> [Passage provided]:
[BEGIN]
A: I had 44,000 schoolchildren in Europe.
Q: Does that mean that you (inaudible) civilian population (inaudible) military population.
A: As much as I can do.
Q: Universal healthcare?
A: What we said on healthcare is first we want to make it universal for children through the age of 22. And if the parents can't afford this, it's going to be like a driver's license, like automobile insurance. You must insure your child, going to be the law. And if you don't do this, if you do this, then we'll provide you the assistance to make sure it's done right. And then for people above the age of 22 will take the programs offered by, to members of Congress and we'll make them available as the insurance agency of last resort. We'll support state risk pooling, we'll support employer insurance coverage, not trying to do away with that system. But we want to make sure that every adult American has the opportunity to have access to a health insurance plan at a reasonable cost. And so we will buy down the people who are conventionally uninsurable. We'll buy down their premiums to a level that's reasonable and affordable.
Q: What happens if you (inaudible) insurance coverage. What happens (inaudible)?
A: You will be, you will not receive the reimbursement on your tax forms. And we'll try to work it another way. We've got to worked the details of the program. I'm not going to put the parent in jail if you're applying that, (inaudible) traffic ticket for this. But it's an effort to get the child insurance through the school or through some other means so the child is covered by health insurance. And we'll be working this through the same system we use for income tax deductions.
Q: What kind of cost would this entail?
A: What kind of cost?
Q: Yeah.
A: $700,000,000,000 for this program over ten years.
Q: And how would you pay for that?
A: We will pay for that by going to those Americans making more than 200,000 a year and taking back that money, the Bush tax cuts, from 35% back up to 39.6%. It's about $1,000,000,000,000 over a decade.
Q: General, the military's K-12 schools have won kudos, not just for the kind of (inaudible) which you talked about which is very important (inaudible), but also because of the standardized curriculum, so that when a kids' parents get moved from one base to another, (inaudible). Is that something you'd recommend for the country at large, should we have national curriculums?
[END]
> [Directions]:
A: Output the part of the interview transcript starting with "A: We will pay" and going on through "have national curriculums?".
B: Please pull out every line of the entries that holds the string "acciaccatura", counting upper and lower case as different.

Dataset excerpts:
[BEGIN]
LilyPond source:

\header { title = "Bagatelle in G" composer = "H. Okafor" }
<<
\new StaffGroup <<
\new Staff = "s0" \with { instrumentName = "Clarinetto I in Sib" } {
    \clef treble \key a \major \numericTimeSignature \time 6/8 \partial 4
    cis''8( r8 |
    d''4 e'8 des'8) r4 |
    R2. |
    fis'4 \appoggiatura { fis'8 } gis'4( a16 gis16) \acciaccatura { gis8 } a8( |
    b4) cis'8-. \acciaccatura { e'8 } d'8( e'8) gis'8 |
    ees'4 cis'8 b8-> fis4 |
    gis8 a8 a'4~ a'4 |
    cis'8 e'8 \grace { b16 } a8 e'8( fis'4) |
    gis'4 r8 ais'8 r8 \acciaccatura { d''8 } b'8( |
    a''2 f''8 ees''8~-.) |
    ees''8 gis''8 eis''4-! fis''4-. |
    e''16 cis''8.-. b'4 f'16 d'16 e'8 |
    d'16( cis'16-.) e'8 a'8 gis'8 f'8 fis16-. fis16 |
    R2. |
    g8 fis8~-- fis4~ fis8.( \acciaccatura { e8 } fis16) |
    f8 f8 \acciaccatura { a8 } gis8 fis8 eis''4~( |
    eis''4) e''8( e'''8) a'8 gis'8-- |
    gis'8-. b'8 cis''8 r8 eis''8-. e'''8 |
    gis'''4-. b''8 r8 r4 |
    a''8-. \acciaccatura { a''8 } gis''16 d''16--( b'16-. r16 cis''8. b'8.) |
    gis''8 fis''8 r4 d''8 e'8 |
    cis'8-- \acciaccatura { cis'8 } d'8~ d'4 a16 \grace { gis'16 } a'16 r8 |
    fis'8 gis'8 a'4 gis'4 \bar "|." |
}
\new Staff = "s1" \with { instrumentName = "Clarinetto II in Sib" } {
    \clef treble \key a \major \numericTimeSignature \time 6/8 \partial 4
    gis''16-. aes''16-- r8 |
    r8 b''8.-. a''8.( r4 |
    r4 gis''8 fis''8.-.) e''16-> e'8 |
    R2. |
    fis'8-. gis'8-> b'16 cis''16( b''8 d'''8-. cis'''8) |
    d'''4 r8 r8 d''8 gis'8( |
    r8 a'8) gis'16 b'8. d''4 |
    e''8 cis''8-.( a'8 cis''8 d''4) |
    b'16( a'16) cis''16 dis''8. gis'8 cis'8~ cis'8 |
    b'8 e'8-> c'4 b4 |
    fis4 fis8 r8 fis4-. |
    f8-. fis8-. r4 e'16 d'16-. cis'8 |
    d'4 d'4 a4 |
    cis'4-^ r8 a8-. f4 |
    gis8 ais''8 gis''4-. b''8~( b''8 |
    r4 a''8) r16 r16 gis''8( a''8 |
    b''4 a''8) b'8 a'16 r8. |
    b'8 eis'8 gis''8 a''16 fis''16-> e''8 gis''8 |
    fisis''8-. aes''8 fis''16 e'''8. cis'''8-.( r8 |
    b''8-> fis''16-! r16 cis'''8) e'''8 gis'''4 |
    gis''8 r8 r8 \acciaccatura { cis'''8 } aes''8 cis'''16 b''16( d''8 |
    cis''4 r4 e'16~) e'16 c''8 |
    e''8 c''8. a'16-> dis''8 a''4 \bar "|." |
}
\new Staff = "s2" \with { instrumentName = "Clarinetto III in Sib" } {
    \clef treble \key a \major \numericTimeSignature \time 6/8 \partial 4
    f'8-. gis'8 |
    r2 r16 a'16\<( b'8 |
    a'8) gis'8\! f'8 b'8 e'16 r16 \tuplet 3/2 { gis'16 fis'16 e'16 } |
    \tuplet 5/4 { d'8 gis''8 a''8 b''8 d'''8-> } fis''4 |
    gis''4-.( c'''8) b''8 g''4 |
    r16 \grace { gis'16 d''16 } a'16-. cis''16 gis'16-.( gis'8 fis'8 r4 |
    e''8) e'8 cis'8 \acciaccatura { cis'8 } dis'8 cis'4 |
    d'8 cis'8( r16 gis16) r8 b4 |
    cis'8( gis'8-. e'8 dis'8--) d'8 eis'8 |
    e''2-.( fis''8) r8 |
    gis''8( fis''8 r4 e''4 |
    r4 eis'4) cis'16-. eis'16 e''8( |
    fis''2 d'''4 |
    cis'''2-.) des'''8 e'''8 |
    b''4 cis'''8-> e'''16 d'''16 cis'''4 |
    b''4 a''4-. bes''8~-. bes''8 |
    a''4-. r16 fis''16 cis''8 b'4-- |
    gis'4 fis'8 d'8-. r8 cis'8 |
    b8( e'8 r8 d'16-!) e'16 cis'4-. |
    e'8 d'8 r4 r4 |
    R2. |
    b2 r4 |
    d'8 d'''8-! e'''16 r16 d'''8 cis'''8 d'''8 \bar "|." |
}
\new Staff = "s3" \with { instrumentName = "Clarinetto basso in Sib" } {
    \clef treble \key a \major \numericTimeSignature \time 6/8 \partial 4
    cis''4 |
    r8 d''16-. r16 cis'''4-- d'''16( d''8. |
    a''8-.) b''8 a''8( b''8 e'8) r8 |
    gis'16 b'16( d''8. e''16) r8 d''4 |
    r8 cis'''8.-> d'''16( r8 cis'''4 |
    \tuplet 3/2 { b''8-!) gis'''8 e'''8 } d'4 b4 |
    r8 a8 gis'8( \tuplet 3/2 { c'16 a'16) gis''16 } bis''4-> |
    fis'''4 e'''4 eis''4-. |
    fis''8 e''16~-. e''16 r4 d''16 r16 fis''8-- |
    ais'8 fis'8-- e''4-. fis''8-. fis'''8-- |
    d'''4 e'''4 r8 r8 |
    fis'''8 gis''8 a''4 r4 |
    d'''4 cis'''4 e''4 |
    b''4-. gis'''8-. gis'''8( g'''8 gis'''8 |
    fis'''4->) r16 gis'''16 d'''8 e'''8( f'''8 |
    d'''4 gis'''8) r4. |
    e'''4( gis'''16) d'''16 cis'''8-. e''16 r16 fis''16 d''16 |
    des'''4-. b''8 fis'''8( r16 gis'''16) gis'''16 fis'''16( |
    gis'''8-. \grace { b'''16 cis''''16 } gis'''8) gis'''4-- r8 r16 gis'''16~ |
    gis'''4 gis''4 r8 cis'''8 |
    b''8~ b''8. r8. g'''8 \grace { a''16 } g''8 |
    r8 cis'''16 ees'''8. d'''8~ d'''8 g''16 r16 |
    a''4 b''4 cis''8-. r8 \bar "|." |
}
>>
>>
[END]
> [Outputs by task]:
A:
A: We will pay for that by going to those Americans making more than 200,000 a year and taking back that money, the Bush tax cuts, from 35% back up to 39.6%. It's about $1,000,000,000,000 over a decade.
Q: General, the military's K-12 schools have won kudos, not just for the kind of (inaudible) which you talked about which is very important (inaudible), but also because of the standardized curriculum, so that when a kids' parents get moved from one base to another, (inaudible). Is that something you'd recommend for the country at large, should we have national curriculums?

B:
    fis'4 \appoggiatura { fis'8 } gis'4( a16 gis16) \acciaccatura { gis8 } a8( |
    b4) cis'8-. \acciaccatura { e'8 } d'8( e'8) gis'8 |
    gis'4 r8 ais'8 r8 \acciaccatura { d''8 } b'8( |
    g8 fis8~-- fis4~ fis8.( \acciaccatura { e8 } fis16) |
    f8 f8 \acciaccatura { a8 } gis8 fis8 eis''4~( |
    a''8-. \acciaccatura { a''8 } gis''16 d''16--( b'16-. r16 cis''8. b'8.) |
    cis'8-- \acciaccatura { cis'8 } d'8~ d'4 a16 \grace { gis'16 } a'16 r8 |
    gis''8 r8 r8 \acciaccatura { cis'''8 } aes''8 cis'''16 b''16( d''8 |
    e''8) e'8 cis'8 \acciaccatura { cis'8 } dis'8 cis'4 |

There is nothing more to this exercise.